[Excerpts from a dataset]
# # # # #

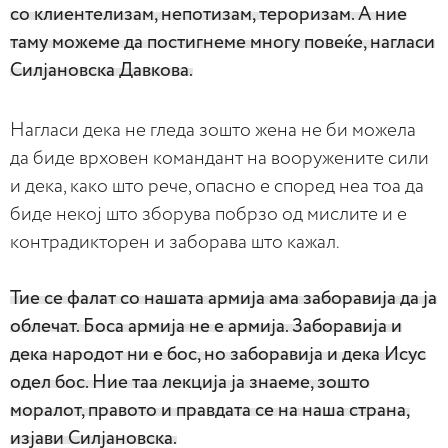
со клиентелизам, непотизам, тероризам. А ние
таму можеме да постигнеме многу повеќе, нагласи
Силјановска Давкова.
Нагласи дека не гледа зошто жена не би можела
да биде врховен командант на вооружените сили
и дека, како што рече, опасно е според неа тоа да
биде некој што зборува побрзо од мислите и е
контрадикторен и заборава што кажал.
Тие се фалат со нашата армија ама заборавија да ја
облечат. Боса армија не е армија. Заборавија и
дека народот ни е бос, но заборавија и дека Исус
одел бос. Ние таа лекција ја знаеме, зошто
моралот, правото и правдата се на наша страна,
изјави Силјановска.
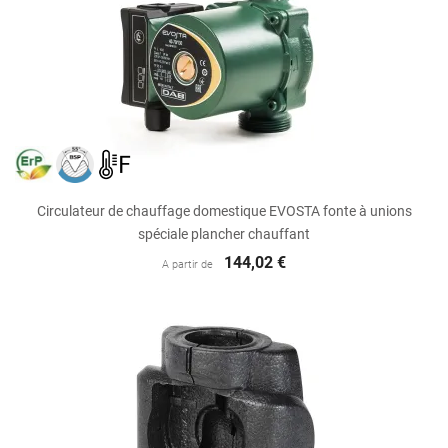
Circulateur de chauffage domestique EVOSTA fonte à unions
spéciale plancher chauffant
144,02 €
A partir de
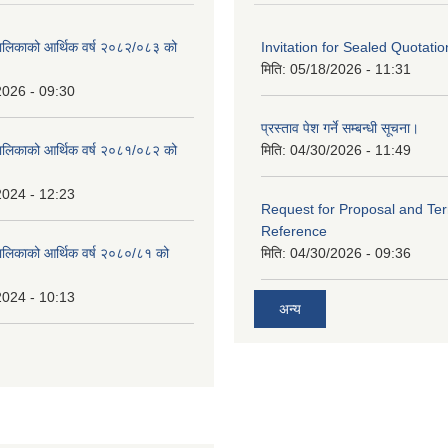
ालिकाको आर्थिक वर्ष २०८२/०८३ को
Invitation for Sealed Quotatio
मिति:
05/18/2026 - 11:31
2026 - 09:30
प्रस्ताव पेश गर्ने सम्बन्धी सूचना।
ालिकाको आर्थिक वर्ष २०८१/०८२ को
मिति:
04/30/2026 - 11:49
2024 - 12:23
Request for Proposal and Te
Reference
ालिकाको आर्थिक वर्ष २०८०/८१ को
मिति:
04/30/2026 - 09:36
2024 - 10:13
अन्य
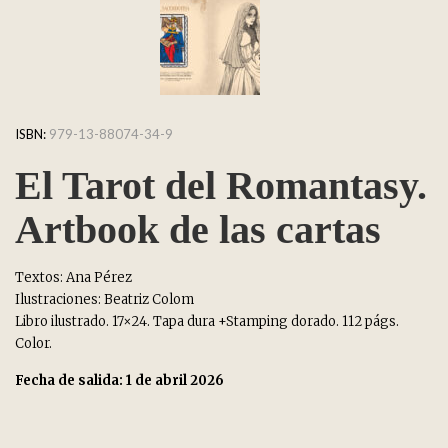
ISBN:
979-13-88074-34-9
El Tarot del Romantasy.
Artbook de las cartas
Textos: Ana Pérez
Ilustraciones: Beatriz Colom
Libro ilustrado. 17×24. Tapa dura +Stamping dorado. 112 págs.
Color.
Fecha de salida: 1 de abril 2026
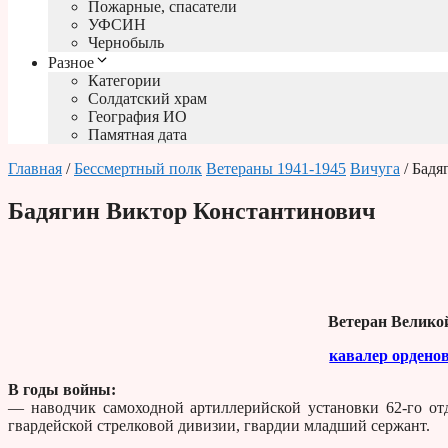
Пожарные, спасатели
УФСИН
Чернобыль
Разное
Категории
Солдатский храм
География ИО
Памятная дата
Главная
/
Бессмертный полк
Ветераны 1941-1945
Вичуга
/ Бадя
Бадягин Виктор Константинович
Ветеран Велико
кавалер орденов
В годы войны:
— наводчик самоходной артиллерийской установки 62-го отд
гвардейской стрелковой дивизии, гвардии младший сержант.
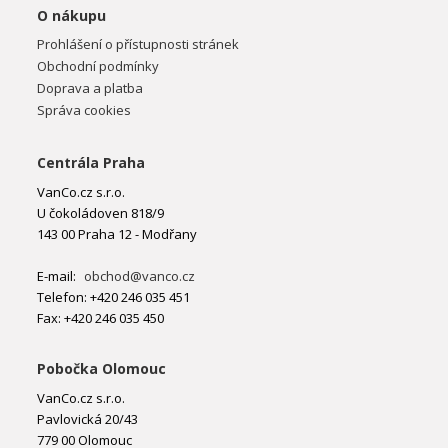
O nákupu
Prohlášení o přístupnosti stránek
Obchodní podmínky
Doprava a platba
Správa cookies
Centrála Praha
VanCo.cz s.r.o.
U čokoládoven 818/9
143 00 Praha 12 - Modřany
E-mail:
obchod@vanco.cz
Telefon: +420 246 035 451
Fax: +420 246 035 450
Pobočka Olomouc
VanCo.cz s.r.o.
Pavlovická 20/43
779 00 Olomouc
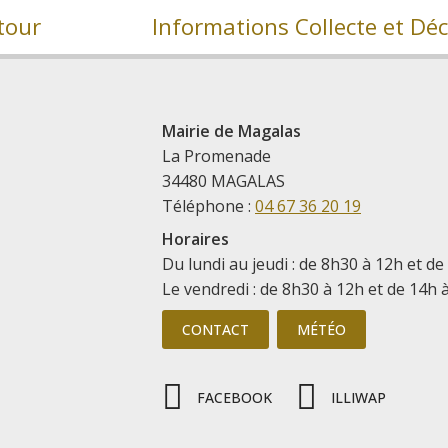
tour
Mairie de Magalas
La Promenade
34480 MAGALAS
Téléphone :
04 67 36 20 19
Horaires
Du lundi au jeudi : de 8h30 à 12h et de
Le vendredi : de 8h30 à 12h et de 14h 
CONTACT
MÉTÉO
FACEBOOK
ILLIWAP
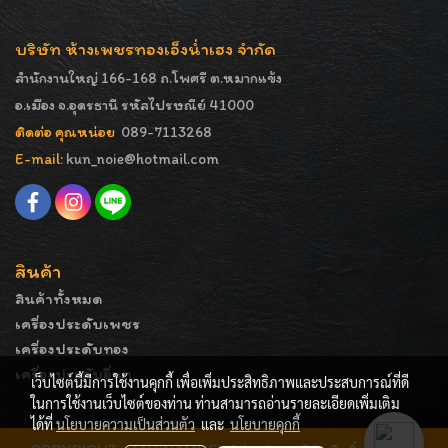
บริษัท ห้างเพชรทองเอ็งน่ำเฮง จำกัด
สำนักงานใหญ่ 166-168 ถ.โพศรี ต.หมากแข้ง
อ.เมือง จ.อุดรธานี รหัสไปรษณีย์ 41000
ติดต่อ คุณหน่อย
089-7113268
E-mail:
kun_noie@hotmail.com
สินค้า
สินค้าทั้งหมด
เครื่องประดับเพชร
เครื่องประดับทอง
เครื่องประดับอื่นๆ
เว็บไซต์นี้มีการใช้งานคุกกี้ เพื่อเพิ่มประสิทธิภาพและประสบการณ์ที่ดี
ในการใช้งานเว็บไซต์ของท่าน ท่านสามารถอ่านรายละเอียดเพิ่มเติม
ได้ที่
นโยบายความเป็นส่วนตัว
และ
นโยบายคุกกี้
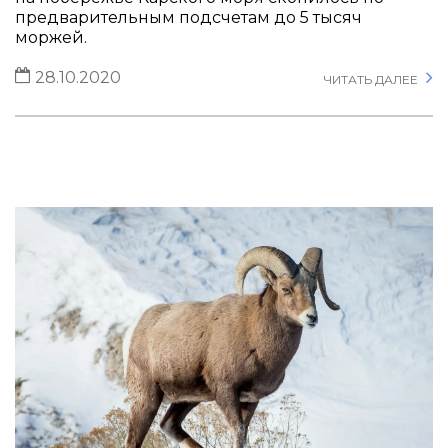
предварительным подсчетам до 5 тысяч
моржей.
28.10.2020
ЧИТАТЬ ДАЛЕЕ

# # # # #

EXERCISE: Note each line above that contains "дека" and copy it out.

SOLUTION TO THIS TASK:
Нагласи дека не гледа зошто жена не би можела
и дека, како што рече, опасно е според неа тоа да
дека народот ни е бос, но заборавија и дека Исус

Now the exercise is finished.